To configure a streaming mapping for Databricks, configure the connection for the mapping.
The following image shows the validation and execution environments for a Databricks mapping:
When you configure the mapping, configure the following properties:
Validation environment
The environment that validates the mapping. Select Databricks in the validation environment and select the Databricks engine. The Data Integration Service pushes the mapping logic to the Databricks engine.
Execution environment
The environment that runs the mapping. Select Databricks as the execution environment.
Databricks
Connection: The connection to the Databricks Spark engine used for pushdown of processing. Select
Connection
and browse for a connection or select a connection parameter.
In the case of a mapping failure, to enable the mapping to start reading data from the time of failure, configure the
infaspark.checkpoint.directory
property.

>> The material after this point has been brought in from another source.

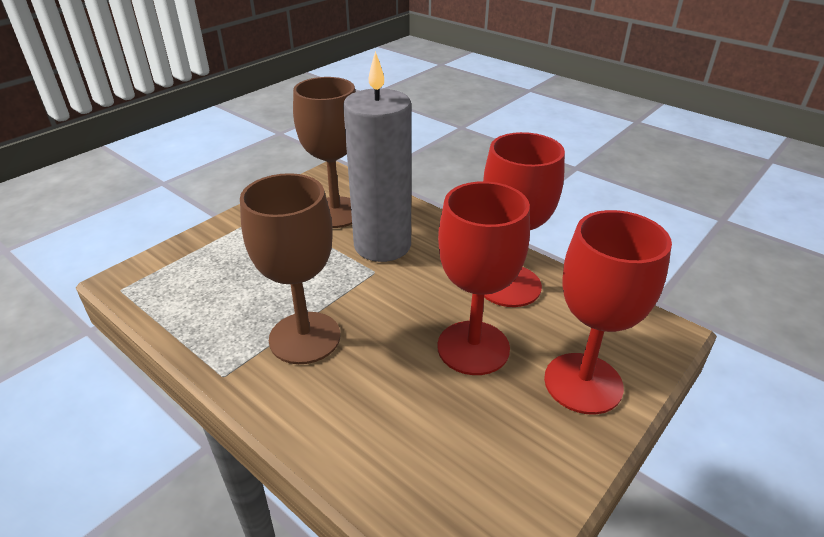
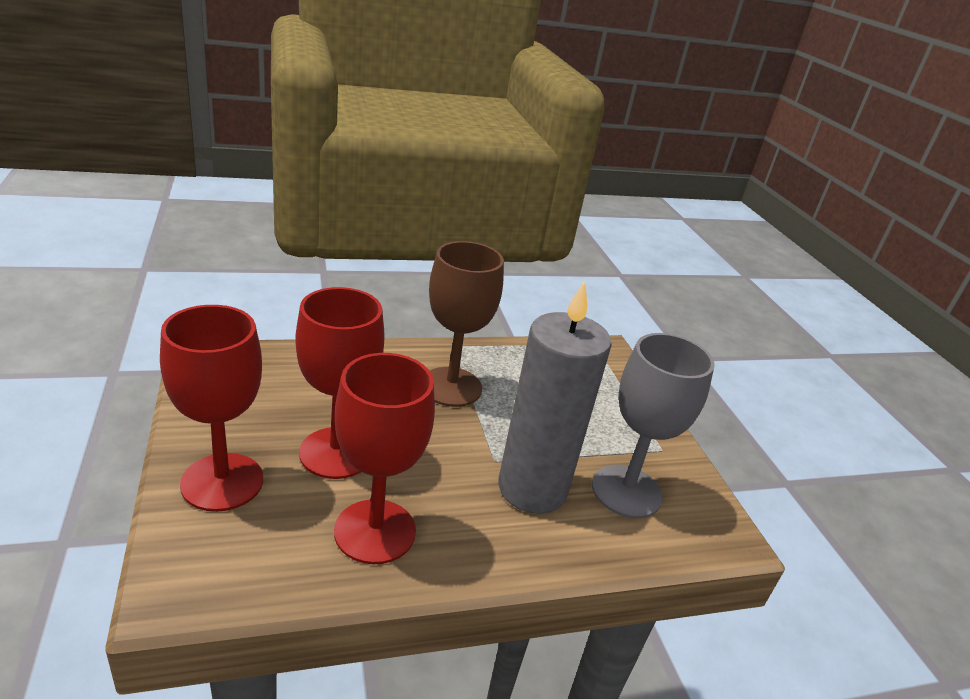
camera: 120 degrees right, 5 degrees down
(335, 212) = (626, 491): brown goblet -> grey goblet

For example:
infaspark.checkpoint.directory <directory>
. The directory you specify is created within the directory you specify in the
State Store
property.
Source configuration
Specify the following properties to configure how the data is processed:
Maximum Rows Read. Specify the maximum number of rows that are read before the mapping stops running. Default is
Read All Rows
.
Maximum Runtime Interval. Specify the maximum time to run the mapping before it stops. If you set values for this property and the
Maximum Rows Read
property, the mapping stops running after one of the criteria is met. Default is
Run Indefinitely
. A value of
Run Indefinitely
enables the mapping to run without stopping.

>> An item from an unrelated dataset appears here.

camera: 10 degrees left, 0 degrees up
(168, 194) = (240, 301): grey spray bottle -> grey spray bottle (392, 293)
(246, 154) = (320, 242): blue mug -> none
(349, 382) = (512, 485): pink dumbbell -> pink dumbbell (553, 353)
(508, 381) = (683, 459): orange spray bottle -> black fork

State Store. Specify the DBFS location on the cluster to store information about the state of the Databricks Job. Default is
<Home Directory>/stateStore
You can configure the state store as part of the configuration of execution options for the Data Integration Service.
You can use these properties to test the mapping.
Streaming properties
Specify the batch interval streaming properties. The batch interval is number of seconds after which a batch is submitted for processing. Based on the batch interval, the Spark engine processes the streaming data from sources and publishes the data in batches.